Возлюбленная Пилата (Хаафс) - страница 137

А потому какое ей дело до законов империи, до дел финикийца, до выживания Деметрия? Ей нужна была помощь от Пилата. Может быть, письмо, совет, поддержка при попытке вернуть свое утраченное имение в Египте. Если рядом с ним находится добропорядочная супруга, то Клеопатре нельзя напоминать ему о сладостных ночах в Александрии. У нее нет возможности обратиться к прокуратору как к человеку. Остается только просьба подданной к могущественному представителю императора о помощи восстановить справедливость.

Деметрий… Ах да, Деметрий. Наверное, было бы неплохо побыть с ним вдвоем при других обстоятельствах, в покоях, расположенных недалеко от бань и кухонь, без верблюдов, песка и всего остального. Она бы попыталась поставить в известность определенных людей в Риме, как только она будет в состоянии это сделать. Но возможно, ее порывы излишни. Его собственные люди, торговцы и их разведывательная сеть должны о нем позаботиться.

Только сейчас она вдруг вспомнила о Глауке и сразу решила не думать больше о ней, потому что почти не знала эту женщину. И разве госпожа, оставшаяся без средств к существованию, должна заботиться об отсутствующей служанке, которая ей больше не служит?

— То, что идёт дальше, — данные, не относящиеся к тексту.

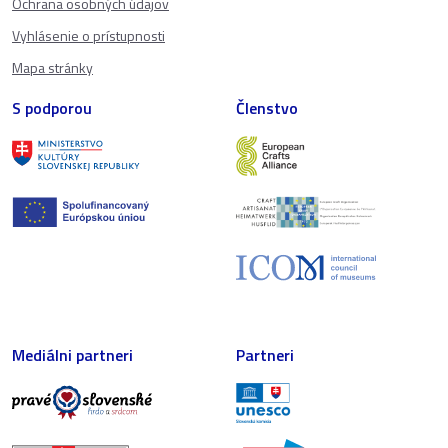
Ochrana osobných údajov
Vyhlásenie o prístupnosti
Mapa stránky
S podporou
Členstvo
Mediálni partneri
Partneri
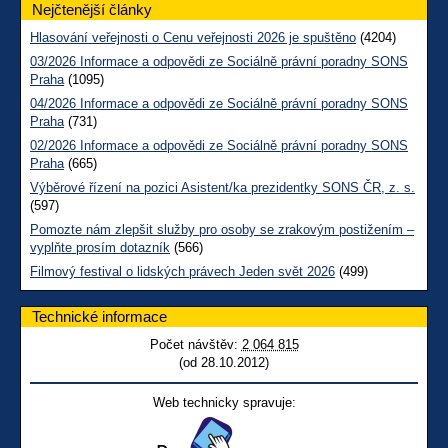
Nejčtenější články
Hlasování veřejnosti o Cenu veřejnosti 2026 je spuštěno
(4204)
03/2026 Informace a odpovědi ze Sociálně právní poradny SONS
Praha
(1095)
04/2026 Informace a odpovědi ze Sociálně právní poradny SONS
Praha
(731)
02/2026 Informace a odpovědi ze Sociálně právní poradny SONS
Praha
(665)
Výběrové řízení na pozici Asistent/ka prezidentky SONS ČR, z. s.
(597)
Pomozte nám zlepšit služby pro osoby se zrakovým postižením –
vyplňte prosím dotazník
(566)
Filmový festival o lidských právech Jeden svět 2026
(499)
Technické informace
Počet návštěv:
2 064 815
(od 28.10.2012)
Web technicky spravuje:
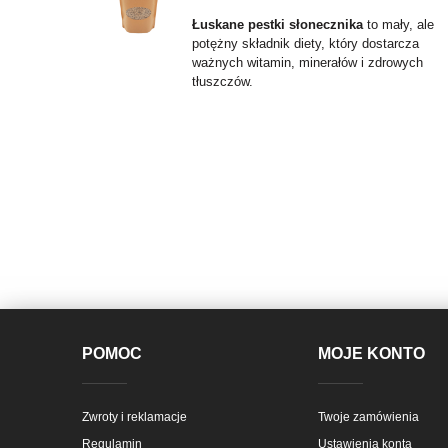
Łuskane pestki słonecznika
to mały, ale
potężny składnik diety, który dostarcza
ważnych witamin, minerałów i zdrowych
tłuszczów.
POMOC
MOJE KONTO
Zwroty i reklamacje
Twoje zamówienia
Regulamin
Ustawienia konta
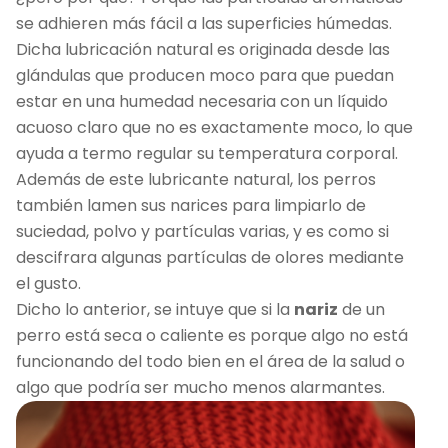
se adhieren más fácil a las superficies húmedas.
Dicha lubricación natural es originada desde las
glándulas que producen moco para que puedan
estar en una humedad necesaria con un líquido
acuoso claro que no es exactamente moco, lo que
ayuda a termo regular su temperatura corporal.
Además de este lubricante natural, los perros
también lamen sus narices para limpiarlo de
suciedad, polvo y partículas varias, y es como si
descifrara algunas partículas de olores mediante
el gusto.
Dicho lo anterior, se intuye que si la
nariz
de un
perro está seca o caliente es porque algo no está
funcionando del todo bien en el área de la salud o
algo que podría ser mucho menos alarmantes.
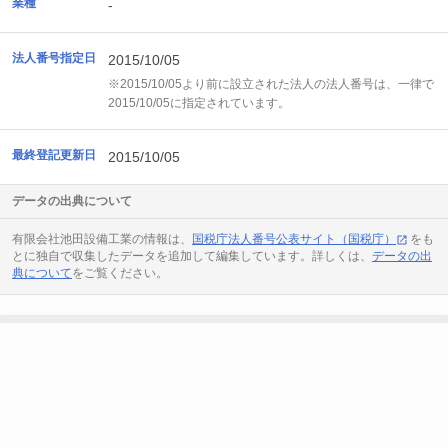
業種
-
法人番号指定日
2015/10/05
※2015/10/05より前に設立された法人の法人番号は、一律で
2015/10/05に指定されています。
最終登記更新日
2015/10/05
データの出典について
有限会社池田設備工業の情報は、
国税庁法人番号公表サイト（国税庁）
をも
とに独自で収集したデータを追加して編集しています。詳しくは、
データの出
典について
をご覧ください。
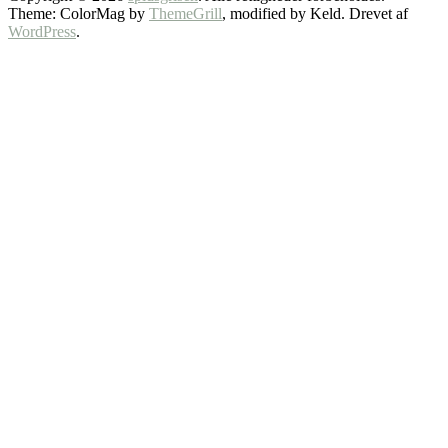
Theme: ColorMag by
ThemeGrill
, modified by Keld. Drevet af
WordPress
.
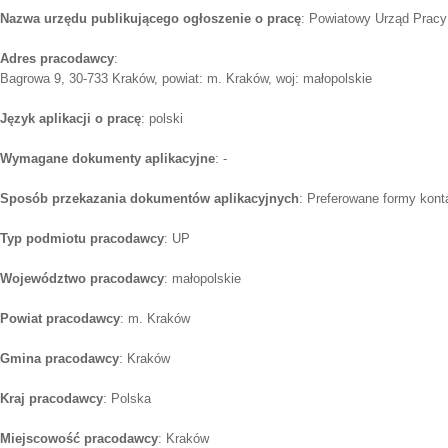
Nazwa urzędu publikującego ogłoszenie o pracę
: Powiatowy Urząd Pracy
Adres pracodawcy
:
Bagrowa 9, 30-733 Kraków, powiat: m. Kraków, woj: małopolskie
Język aplikacji o pracę
: polski
Wymagane dokumenty aplikacyjne
: -
Sposób przekazania dokumentów aplikacyjnych
: Preferowane formy konta
Typ podmiotu pracodawcy
: UP
Województwo pracodawcy
: małopolskie
Powiat pracodawcy
: m. Kraków
Gmina pracodawcy
: Kraków
Kraj pracodawcy
: Polska
Miejscowość pracodawcy
: Kraków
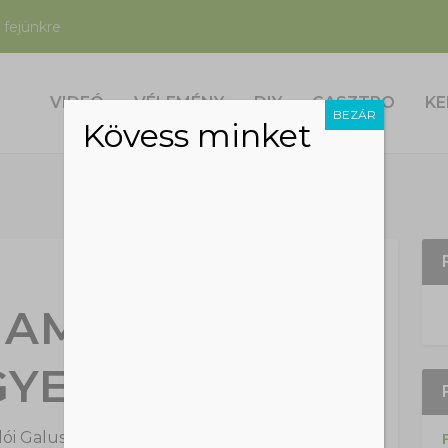
 fejünkre
VIDEÓ
VÉLEMÉNY
DIY
GASZTRO
KE
BEZÁR
Kövess minket
 AMI EGYÜTT
GYEREKKEL
ói Galuska
|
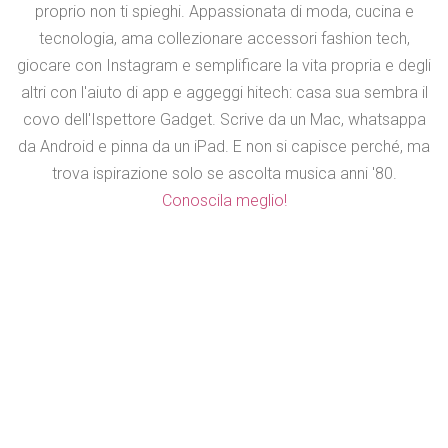
proprio non ti spieghi. Appassionata di moda, cucina e
tecnologia, ama collezionare accessori fashion tech,
giocare con Instagram e semplificare la vita propria e degli
altri con l'aiuto di app e aggeggi hitech: casa sua sembra il
covo dell'Ispettore Gadget. Scrive da un Mac, whatsappa
da Android e pinna da un iPad. E non si capisce perché, ma
trova ispirazione solo se ascolta musica anni '80.
Conoscila meglio!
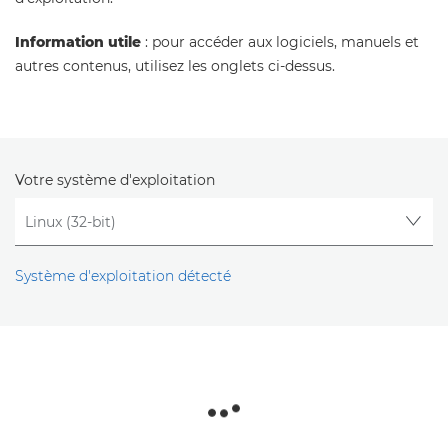
Information utile
: pour accéder aux logiciels, manuels et
autres contenus, utilisez les onglets ci-dessus.
Votre système d'exploitation
Système d'exploitation détecté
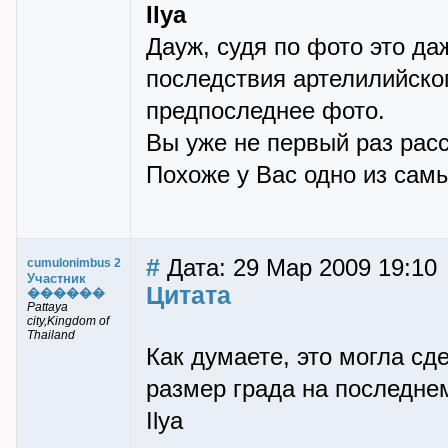
Ilya
Дауж, судя по фото это да
последствия артелилийско
предпоследнее фото.
Вы уже не первый раз расс
Похоже у Вас одно из самы
#
Дата: 29 Мар 2009 19:10
cumulonimbus 2
Участник
Цитата
������
Pattaya
city,Kingdom of
Thailand
Как думаете, это могла с
размер града на последне
Ilya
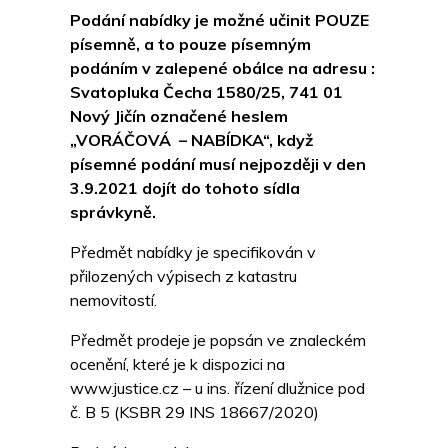
Podání nabídky je možné učinit POUZE
písemně, a to pouze písemným
podáním v zalepené obálce na adresu :
Svatopluka Čecha 1580/25, 741 01
Nový Jičín označené heslem
„VORÁČOVÁ – NABÍDKA“, když
písemné podání musí nejpozději v den
3.9.2021 dojít do tohoto sídla
správkyně.
Předmět nabídky je specifikován v
přilozených výpisech z katastru
nemovitostí.
Předmět prodeje je popsán ve znaleckém
ocenění, které je k dispozici na
www.justice.cz – u ins. řízení dlužnice pod
č. B 5 (KSBR 29 INS 18667/2020)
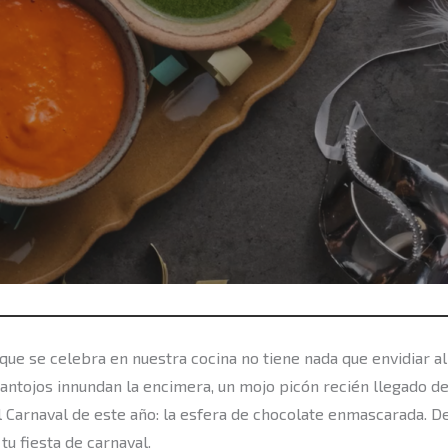
 que se celebra en nuestra cocina no tiene nada que envidiar al 
ntojos innundan la encimera, un mojo picón recién llegado de
el Carnaval de este año: la esfera de chocolate enmascarada. 
tu fiesta de carnaval.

Оставался финикиец. Эллины и финикийцы всегда плохо переносили друг друга. Клеопатра подумала, что ее антипатия к Бошмуну тоже связана с наследственностью. Возможно, кровь воинственных македонских князей в ее жилах пробуждала в ней ненависть и презрение к этому толстому торговцу, и она была бессильна что-либо изменить. Или хотела быть бессильной. Она считала неопрятного Бошмуна с его масляными глазками и ласковыми словами, за которыми скрывались жесткость и холодность, просто отвратительным. И как человек, и как мужчина он вызывал в ней отвращение. Клеопатра была уверена, что торговец заплатит за верблюдов не больше чем пятую часть их стоимости. Она скорее согласилась бы стать служанкой арабского разбойника, чем этой жабы.

Клеопатра вздрогнула. В шатер вошла стройная рабыня, чтобы забрать посуду и остатки хлеба. «Она красива, — подумала Клеопатра. — Судя по чертам лица и по оттенку кожи, эта женщина, наверное, гречанка». Клеопатре стало жаль ее. Не потому, что она рабыня. Рабов хватало везде, как и ремесленников, воинов, торговцев и князей. Но быть рабыней этого страшилища…

Очевидно, Клеопатра на этот раз не сумела скрыть своих чувств. Рабыня что-то поняла по выражению ее лица или по глазам. Потянувшись за пустым кувшином, она улыбнулась и сказала вполголоса:

— Не беспокойся. Он хороший хозяин. И днем, и ночью. Он меня никогда не бьет.